TESTEMUNHA
Caiu nas graças do Almeida. Aproveitou bem a oportunidade que a vida lhe deu. Foi chamado para uma entrevista e comportou-se exemplarmente. Acertou tudo além de solucionar um problema real da empresa. O problema vinha atormentando o Almeida há meses. Requeria uma solução intrincada e nem ele, ou alguém da equipe dele, tinha idéia de como agir. Já tinham tentado tanta coisa, feito tanta reunião, tanta equação, que resolveram expor para os candidatos à vaga de gerente. Pois não é que o Júnior foi lá, e resolveu.
Foram quatro, os candidatos. Um, cópia do outro. Mesmas idades, tamanhos, ternos, cortes de cabelo, cores, cursos superiores. Perfil traçado a dedo. Não faltou nenhum detalhe no Edital. Sim, pois com aquela complexidade toda, o que fora publicado, não podia ser chamado simplesmente de anuncio. Não só não podia, como não pode. Tempo de prova na etapa final do teste de admissão, no cronômetro. Desde as oito da manhã até cinco e meia da tarde havia empate total. Todos iguais. Quando faltava meia hora, três deles levantaram-se e entregaram vagas sugestões, primários conceitos. Junior não, ele ficou na sala com a folha em branco sobre a mesa, que todos viram, não era segredo. Estava olhando pela janela, observando os prédios vizinhos, os pássaros e as nuvens. Vez por outra coçava-se, irrequieto. Faltando um único minuto para o final da disputa apareceu com toda a equação, a demonstração, o “modus operandi” e o resultado, de modo que todos, examinadores e colegas, ficaram boquiabertos. Imediatamente acusado de fraude, foi revistado de cima em baixo, de cabo a rabo, literalmente. Nada. Nenhuma escuta eletrônica, nem outra coisa qualquer. Ficou para o Almeida decidir. Sacou do coldre, com uma rapidez impressionante, não à toa era o Presidente. “Se foi você mesmo que fez isso, é capaz de refazer igual, agora”! Júnior, na pressão insuportável, falhou. Não bastava todo aquele “stress” por que passara, desde a acusação em si até a revista pessoal, ainda tinha de fazer em frente àquelas pessoas iradas, vibrando negativo, vingativas. Todas olhando olhares de tonelada.

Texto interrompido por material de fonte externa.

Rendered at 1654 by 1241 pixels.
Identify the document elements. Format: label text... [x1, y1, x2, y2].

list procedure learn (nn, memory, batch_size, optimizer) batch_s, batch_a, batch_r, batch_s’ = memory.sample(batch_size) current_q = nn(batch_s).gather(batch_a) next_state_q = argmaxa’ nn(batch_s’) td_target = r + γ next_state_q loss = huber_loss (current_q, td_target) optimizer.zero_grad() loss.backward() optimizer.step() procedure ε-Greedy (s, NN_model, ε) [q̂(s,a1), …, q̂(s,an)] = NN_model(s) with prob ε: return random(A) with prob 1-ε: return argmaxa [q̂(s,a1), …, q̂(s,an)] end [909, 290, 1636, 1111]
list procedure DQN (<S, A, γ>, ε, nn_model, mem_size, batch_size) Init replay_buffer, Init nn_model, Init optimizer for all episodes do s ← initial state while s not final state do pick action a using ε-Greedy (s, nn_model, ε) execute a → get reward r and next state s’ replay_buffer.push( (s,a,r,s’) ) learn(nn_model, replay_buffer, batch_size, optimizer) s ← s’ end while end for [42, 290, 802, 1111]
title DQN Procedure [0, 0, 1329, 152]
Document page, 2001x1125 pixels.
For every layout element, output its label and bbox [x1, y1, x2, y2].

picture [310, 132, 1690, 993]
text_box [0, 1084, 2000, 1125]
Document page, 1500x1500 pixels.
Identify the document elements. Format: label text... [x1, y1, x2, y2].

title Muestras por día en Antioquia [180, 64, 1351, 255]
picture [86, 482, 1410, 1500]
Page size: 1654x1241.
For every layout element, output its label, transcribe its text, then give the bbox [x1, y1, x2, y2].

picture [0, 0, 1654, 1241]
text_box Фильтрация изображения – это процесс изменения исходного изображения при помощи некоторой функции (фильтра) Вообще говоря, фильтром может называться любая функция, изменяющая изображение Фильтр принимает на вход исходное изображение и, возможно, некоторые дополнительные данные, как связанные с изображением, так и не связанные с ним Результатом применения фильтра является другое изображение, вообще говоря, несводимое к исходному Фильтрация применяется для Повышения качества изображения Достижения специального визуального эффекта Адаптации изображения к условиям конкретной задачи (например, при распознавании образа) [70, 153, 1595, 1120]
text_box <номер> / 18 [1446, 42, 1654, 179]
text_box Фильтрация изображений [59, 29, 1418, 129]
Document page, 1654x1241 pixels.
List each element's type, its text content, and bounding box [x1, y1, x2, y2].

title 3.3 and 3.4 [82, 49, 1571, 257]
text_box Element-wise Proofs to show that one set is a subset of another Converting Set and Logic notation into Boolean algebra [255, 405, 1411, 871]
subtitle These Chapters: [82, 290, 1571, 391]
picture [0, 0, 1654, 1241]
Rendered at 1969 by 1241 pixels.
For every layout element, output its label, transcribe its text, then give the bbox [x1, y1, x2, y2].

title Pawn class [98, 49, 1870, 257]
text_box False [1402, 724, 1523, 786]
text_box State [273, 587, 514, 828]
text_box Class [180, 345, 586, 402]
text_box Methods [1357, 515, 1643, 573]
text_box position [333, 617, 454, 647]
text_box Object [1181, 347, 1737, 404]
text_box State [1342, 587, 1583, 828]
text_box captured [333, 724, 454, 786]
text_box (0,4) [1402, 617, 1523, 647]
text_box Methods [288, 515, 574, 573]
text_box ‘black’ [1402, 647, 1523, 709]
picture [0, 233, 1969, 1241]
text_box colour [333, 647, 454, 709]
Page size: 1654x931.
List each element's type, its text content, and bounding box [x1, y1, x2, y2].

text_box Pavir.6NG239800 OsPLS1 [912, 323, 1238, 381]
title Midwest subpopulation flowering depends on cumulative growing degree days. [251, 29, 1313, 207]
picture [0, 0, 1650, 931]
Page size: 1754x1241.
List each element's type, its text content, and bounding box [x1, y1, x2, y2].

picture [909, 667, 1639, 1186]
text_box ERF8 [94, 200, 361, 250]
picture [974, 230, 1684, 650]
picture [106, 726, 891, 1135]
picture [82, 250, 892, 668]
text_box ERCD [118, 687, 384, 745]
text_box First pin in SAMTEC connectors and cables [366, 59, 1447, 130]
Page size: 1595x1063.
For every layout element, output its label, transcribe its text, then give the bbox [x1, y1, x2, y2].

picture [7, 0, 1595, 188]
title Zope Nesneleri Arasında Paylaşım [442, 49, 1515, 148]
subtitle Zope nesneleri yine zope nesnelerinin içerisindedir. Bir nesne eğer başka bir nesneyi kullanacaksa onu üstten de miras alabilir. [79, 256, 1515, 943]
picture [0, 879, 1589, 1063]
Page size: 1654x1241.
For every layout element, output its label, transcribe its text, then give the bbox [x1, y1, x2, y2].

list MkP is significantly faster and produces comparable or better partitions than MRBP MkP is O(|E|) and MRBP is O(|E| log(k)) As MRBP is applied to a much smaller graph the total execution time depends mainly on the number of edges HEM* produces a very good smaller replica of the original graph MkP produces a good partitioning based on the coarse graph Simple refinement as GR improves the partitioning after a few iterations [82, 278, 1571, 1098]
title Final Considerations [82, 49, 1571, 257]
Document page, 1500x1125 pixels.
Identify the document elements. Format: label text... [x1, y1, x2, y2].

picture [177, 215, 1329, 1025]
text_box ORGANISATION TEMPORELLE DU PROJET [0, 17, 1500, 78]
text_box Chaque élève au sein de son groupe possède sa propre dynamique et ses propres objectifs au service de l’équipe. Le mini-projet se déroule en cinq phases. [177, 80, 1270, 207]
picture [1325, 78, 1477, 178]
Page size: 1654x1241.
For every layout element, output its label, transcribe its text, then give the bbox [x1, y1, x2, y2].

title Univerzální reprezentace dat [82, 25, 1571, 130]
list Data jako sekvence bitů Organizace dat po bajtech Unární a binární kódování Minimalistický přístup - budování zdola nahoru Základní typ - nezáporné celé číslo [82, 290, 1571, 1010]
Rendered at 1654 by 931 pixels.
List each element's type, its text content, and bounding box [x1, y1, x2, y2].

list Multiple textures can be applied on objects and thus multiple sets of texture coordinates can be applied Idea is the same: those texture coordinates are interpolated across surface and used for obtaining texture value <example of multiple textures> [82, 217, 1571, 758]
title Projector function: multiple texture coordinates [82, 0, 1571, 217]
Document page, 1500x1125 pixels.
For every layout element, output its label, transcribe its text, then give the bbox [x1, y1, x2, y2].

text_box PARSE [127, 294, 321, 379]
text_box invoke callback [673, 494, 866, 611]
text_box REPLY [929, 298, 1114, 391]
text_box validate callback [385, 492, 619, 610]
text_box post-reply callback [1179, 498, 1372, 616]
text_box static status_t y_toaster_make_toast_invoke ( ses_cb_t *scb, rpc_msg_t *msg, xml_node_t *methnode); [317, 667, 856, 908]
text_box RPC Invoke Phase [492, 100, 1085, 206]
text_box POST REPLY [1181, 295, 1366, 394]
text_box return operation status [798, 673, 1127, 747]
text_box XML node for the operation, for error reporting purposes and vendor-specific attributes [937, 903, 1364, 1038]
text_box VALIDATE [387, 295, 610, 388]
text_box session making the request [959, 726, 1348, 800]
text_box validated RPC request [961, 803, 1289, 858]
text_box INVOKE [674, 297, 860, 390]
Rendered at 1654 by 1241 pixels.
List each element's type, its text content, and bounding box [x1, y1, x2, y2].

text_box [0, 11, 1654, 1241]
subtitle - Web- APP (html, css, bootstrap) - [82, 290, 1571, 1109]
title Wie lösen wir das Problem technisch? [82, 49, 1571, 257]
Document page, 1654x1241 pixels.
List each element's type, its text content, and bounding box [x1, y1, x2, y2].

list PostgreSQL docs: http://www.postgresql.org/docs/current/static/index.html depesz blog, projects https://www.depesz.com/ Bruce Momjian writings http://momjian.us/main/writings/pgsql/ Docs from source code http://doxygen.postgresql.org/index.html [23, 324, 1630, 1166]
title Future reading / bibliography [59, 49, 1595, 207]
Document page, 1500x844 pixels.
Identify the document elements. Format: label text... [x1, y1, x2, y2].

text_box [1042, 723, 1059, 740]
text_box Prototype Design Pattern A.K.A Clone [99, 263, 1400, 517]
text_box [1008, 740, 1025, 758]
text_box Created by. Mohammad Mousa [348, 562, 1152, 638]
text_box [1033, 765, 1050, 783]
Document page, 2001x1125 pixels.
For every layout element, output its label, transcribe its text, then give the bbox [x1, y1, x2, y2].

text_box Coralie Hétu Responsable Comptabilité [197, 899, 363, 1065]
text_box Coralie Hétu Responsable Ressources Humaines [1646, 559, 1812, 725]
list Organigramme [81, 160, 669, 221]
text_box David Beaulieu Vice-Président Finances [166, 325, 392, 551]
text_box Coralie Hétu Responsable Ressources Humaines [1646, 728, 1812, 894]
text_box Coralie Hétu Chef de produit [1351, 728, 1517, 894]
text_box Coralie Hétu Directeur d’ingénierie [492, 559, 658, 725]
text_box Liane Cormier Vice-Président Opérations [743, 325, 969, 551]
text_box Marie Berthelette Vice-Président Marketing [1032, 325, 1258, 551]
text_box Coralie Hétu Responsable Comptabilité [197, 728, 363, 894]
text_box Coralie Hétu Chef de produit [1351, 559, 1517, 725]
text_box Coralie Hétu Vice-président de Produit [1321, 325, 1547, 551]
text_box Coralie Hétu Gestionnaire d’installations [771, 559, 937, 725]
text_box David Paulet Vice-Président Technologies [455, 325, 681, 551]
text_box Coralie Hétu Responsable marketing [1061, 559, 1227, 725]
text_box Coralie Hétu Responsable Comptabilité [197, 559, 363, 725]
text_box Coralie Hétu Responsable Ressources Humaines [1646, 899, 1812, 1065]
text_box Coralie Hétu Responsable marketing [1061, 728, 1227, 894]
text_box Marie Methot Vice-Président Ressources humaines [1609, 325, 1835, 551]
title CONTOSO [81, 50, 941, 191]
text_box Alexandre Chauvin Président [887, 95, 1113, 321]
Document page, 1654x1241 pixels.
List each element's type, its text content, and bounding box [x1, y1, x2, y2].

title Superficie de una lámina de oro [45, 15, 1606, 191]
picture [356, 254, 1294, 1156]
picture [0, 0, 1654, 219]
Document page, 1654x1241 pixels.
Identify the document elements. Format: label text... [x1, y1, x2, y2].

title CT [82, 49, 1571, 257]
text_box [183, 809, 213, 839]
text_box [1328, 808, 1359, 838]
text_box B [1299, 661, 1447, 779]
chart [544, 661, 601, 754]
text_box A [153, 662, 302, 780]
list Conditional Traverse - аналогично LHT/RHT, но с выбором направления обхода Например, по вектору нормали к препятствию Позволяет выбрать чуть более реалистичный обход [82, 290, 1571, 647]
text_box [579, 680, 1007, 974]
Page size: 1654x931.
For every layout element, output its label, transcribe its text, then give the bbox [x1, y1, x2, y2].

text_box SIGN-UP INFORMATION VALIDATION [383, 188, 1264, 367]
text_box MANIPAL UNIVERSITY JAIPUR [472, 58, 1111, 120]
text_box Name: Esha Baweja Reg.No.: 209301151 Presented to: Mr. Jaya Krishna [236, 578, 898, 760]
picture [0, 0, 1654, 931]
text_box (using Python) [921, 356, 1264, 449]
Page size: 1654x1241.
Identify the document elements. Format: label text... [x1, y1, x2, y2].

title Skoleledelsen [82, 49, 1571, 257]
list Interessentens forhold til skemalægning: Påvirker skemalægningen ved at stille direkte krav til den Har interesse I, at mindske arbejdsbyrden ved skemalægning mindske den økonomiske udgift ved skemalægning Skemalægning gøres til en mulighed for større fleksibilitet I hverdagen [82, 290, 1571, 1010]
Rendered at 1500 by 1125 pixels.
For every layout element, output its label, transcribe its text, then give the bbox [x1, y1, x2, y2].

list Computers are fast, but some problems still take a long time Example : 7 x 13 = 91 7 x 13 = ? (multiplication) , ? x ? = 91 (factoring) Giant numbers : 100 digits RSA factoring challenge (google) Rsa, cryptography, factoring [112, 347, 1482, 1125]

Almeida encerrou o assunto declarando que mandaria publicar novo anuncio, na semana seguinte. Não preencheu a vaga. Foram-se todos, cabisbaixos e murmurando, candidatos e diretores, menos o Júnior. Ficou ali sentado, respirando e pensando. Analisando a situação. O Almeida viu aquilo e perguntou: “agora que estamos sós, eu e você, me diga, como você fez para aparecer com aquela solução?”. Entreolharam-se. Viram-se. Sinceros. Com a maior calma do mundo, Júnior iniciou do começo, ponto por ponto, todos os prós e os contras, de cada movimento a ser feito. O Almeida foi se curvando e lentamente sentou ao seu lado, era todo ouvidos. Ao final, depois de tomar fôlego, o Almeida, mais uma vez, insistiu: “Como?... Meia hora antes de sair da sala não tinha nada no papel. Você há de convir que é inacreditável”. “Mas pode confiar” ouviu como resposta, e mais: “é que para este tipo de coisa não pode ter ninguém olhando”. “Como assim?...” “Para as melhores coisas da vida, certamente não temos testemunhas, não é!?” “Admitido”!